When it comes to humans and their wonderful ability to create, we become our own worst enemy. It’s a gift and a curse in the way we handle problems and logical thinking assessment of those problems. Whether we are attempting to bring back the dinosaurs (for what reason seems to escape me) or building advanced AI human-like robots to do our bidding, we just can’t seem to leave well enough alone. Tech billionaire Elon Musk’s new venture is just the latest in a series of stereotype villain film trope rich white men who have way too much time on their hands.
It was only so long ago when Musk announced his plan to better understand the inner workings of the human mind. Neuralink, Elon Musk’s brain implant startup, hopes to run human trials for their implant product soon. According to Neuralink’s mission statement on their website, the company hopes to serve as a pioneer in the close relationship of humans and next-gen technology by building a “brain-computer interface.”

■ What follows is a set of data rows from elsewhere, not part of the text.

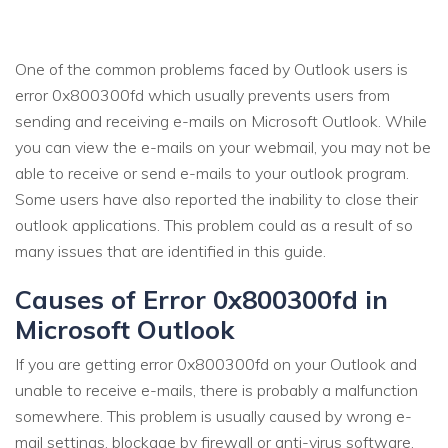
One of the common problems faced by Outlook users is
error 0x800300fd which usually prevents users from
sending and receiving e-mails on Microsoft Outlook. While
you can view the e-mails on your webmail, you may not be
able to receive or send e-mails to your outlook program.
Some users have also reported the inability to close their
outlook applications. This problem could as a result of so
many issues that are identified in this guide.
Causes of Error 0x800300fd in
Microsoft Outlook
If you are getting error 0x800300fd on your Outlook and
unable to receive e-mails, there is probably a malfunction
somewhere. This problem is usually caused by wrong e-
mail settings, blockage by firewall or anti-virus software,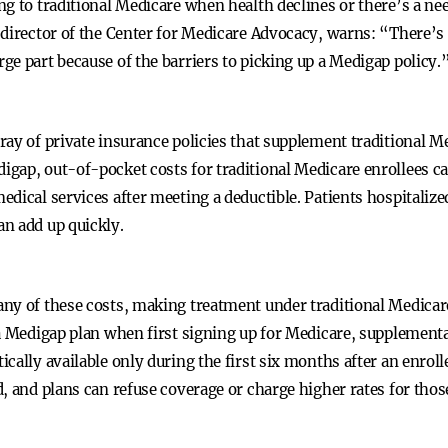
g to traditional Medicare when health declines or there’s a nee
-director of the Center for Medicare Advocacy, warns: “There’
e part because of the barriers to picking up a Medigap policy.
ray of private insurance policies that supplement traditional 
gap, out-of-pocket costs for traditional Medicare enrollees ca
dical services after meeting a deductible. Patients hospitalize
n add up quickly.
ny of these costs, making treatment under traditional Medicare
a Medigap plan when first signing up for Medicare, supplementa
cally available only during the first six months after an enroll
, and plans can refuse coverage or charge higher rates for thos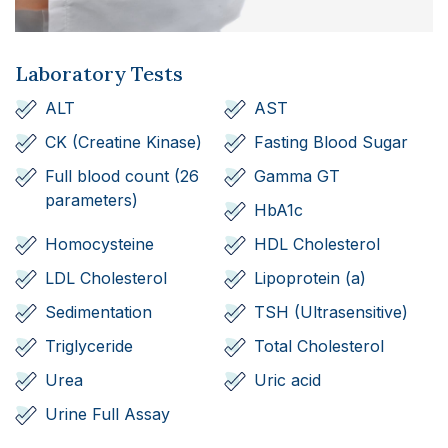
Laboratory Tests
ALT
AST
CK (Creatine Kinase)
Fasting Blood Sugar
Full blood count (26
Gamma GT
parameters)
HbA1c
Homocysteine
HDL Cholesterol
LDL Cholesterol
Lipoprotein (a)
Sedimentation
TSH (Ultrasensitive)
Triglyceride
Total Cholesterol
Urea
Uric acid
Urine Full Assay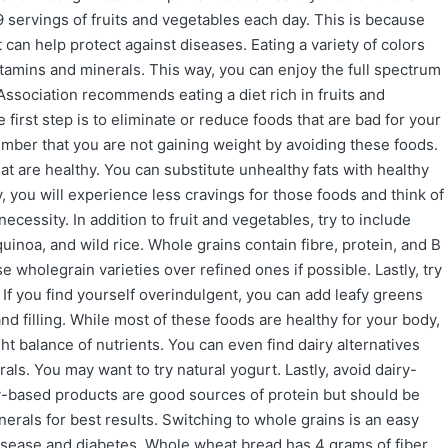
 servings of fruits and vegetables each day. This is because
t can help protect against diseases. Eating a variety of colors
vitamins and minerals. This way, you can enjoy the full spectrum
Association recommends eating a diet rich in fruits and
e first step is to eliminate or reduce foods that are bad for your
ember that you are not gaining weight by avoiding these foods.
at are healthy. You can substitute unhealthy fats with healthy
 you will experience less cravings for those foods and think of
cessity. In addition to fruit and vegetables, try to include
inoa, and wild rice. Whole grains contain fibre, protein, and B
e wholegrain varieties over refined ones if possible. Lastly, try
If you find yourself overindulgent, you can add leafy greens
and filling. While most of these foods are healthy for your body,
ght balance of nutrients. You can even find dairy alternatives
als. You may want to try natural yogurt. Lastly, avoid dairy-
-based products are good sources of protein but should be
nerals for best results. Switching to whole grains is an easy
isease and diabetes. Whole wheat bread has 4 grams of fiber,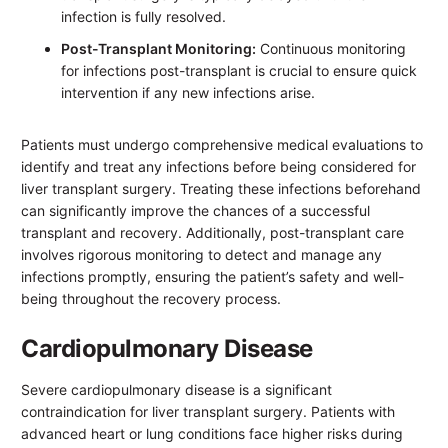
infection is fully resolved.
Post-Transplant Monitoring:
Continuous monitoring
for infections post-transplant is crucial to ensure quick
intervention if any new infections arise.
Patients must undergo comprehensive medical evaluations to
identify and treat any infections before being considered for
liver transplant surgery. Treating these infections beforehand
can significantly improve the chances of a successful
transplant and recovery. Additionally, post-transplant care
involves rigorous monitoring to detect and manage any
infections promptly, ensuring the patient’s safety and well-
being throughout the recovery process.
Cardiopulmonary Disease
Severe cardiopulmonary disease is a significant
contraindication for liver transplant surgery. Patients with
advanced heart or lung conditions face higher risks during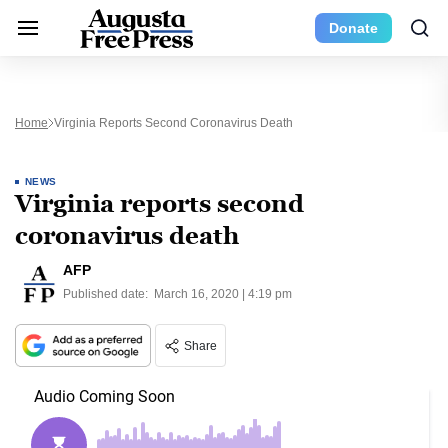
Donate
Home
Virginia Reports Second Coronavirus Death
NEWS
Virginia reports second
coronavirus death
AFP
Published date:
March 16, 2020 | 4:19 pm
Share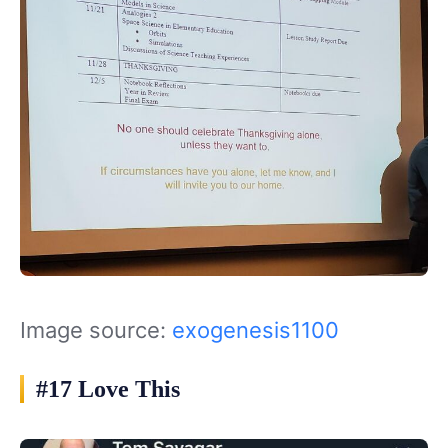
Image source:
exogenesis1100
#17 Love This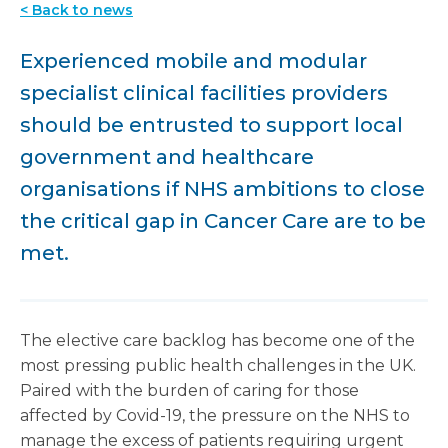
< Back to news
Experienced mobile and modular
specialist clinical facilities providers
should be entrusted to support local
government and healthcare
organisations if NHS ambitions to close
the critical gap in Cancer Care are to be
met.
The elective care backlog has become one of the
most pressing public health challenges in the UK.
Paired with the burden of caring for those
affected by Covid-19, the pressure on the NHS to
manage the excess of patients requiring urgent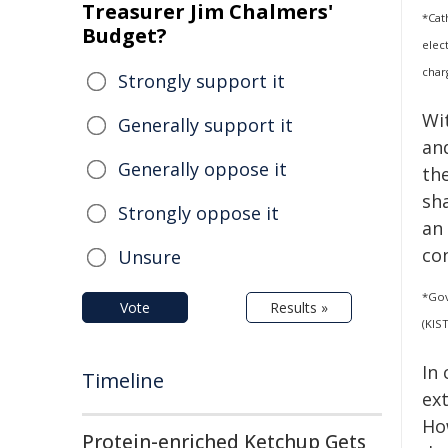
Treasurer Jim Chalmers'
*Cat
Budget?
elec
char
Strongly support it
Wit
Generally support it
an
Generally oppose it
th
sh
Strongly oppose it
an 
co
Unsure
*Gov
Vote
Results »
(KIS
In
Timeline
ex
Ho
Protein-enriched Ketchup Gets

In the grand scheme of things, the chip would externally allow disabled people to control their devices by way of mind control. The brain implant could usher in the next wave of medical and physical treatment for those not able-bodied. Information will also be allowed to be received by the user, casting away the need for handheld devices. It’s something many humans could see as the potential of this type of technology. Last year, Neuralink released a video of a monkey playing ping pong with his mind. The video shows how much progress the company has made since Musk first announced it back in 2019. Despite the good intentions of the company, the idea raises more questions than answers as we rapidly advance with each passing year.
Many people have taken to Twitter over the weekend to voice their concerns when Neuralink announced they were looking for Clinical Trial Directors. The world is in the midst of one of the biggest privacy and security periods since mankind discovered fire. We share everything about our life on the internet without a single thought. Passwords and banking information pose risks with impending attacks from cyberware and hackers. The United States alone has had its fair share of violations of our Freedom Act (NSA, I’m looking at you.)
Many cited the popular Netflix show Black Mirror as a gateway into how something like brain implants could lead to invasion of the human mind. one of their episodes, “The Entire History of You,” allowed characters to replay memories or sensations with chips in their brains, which became a detriment to their personal privacy. While human trials might still be a little farther down the line, there’s no denying the effects this might pose in the near future.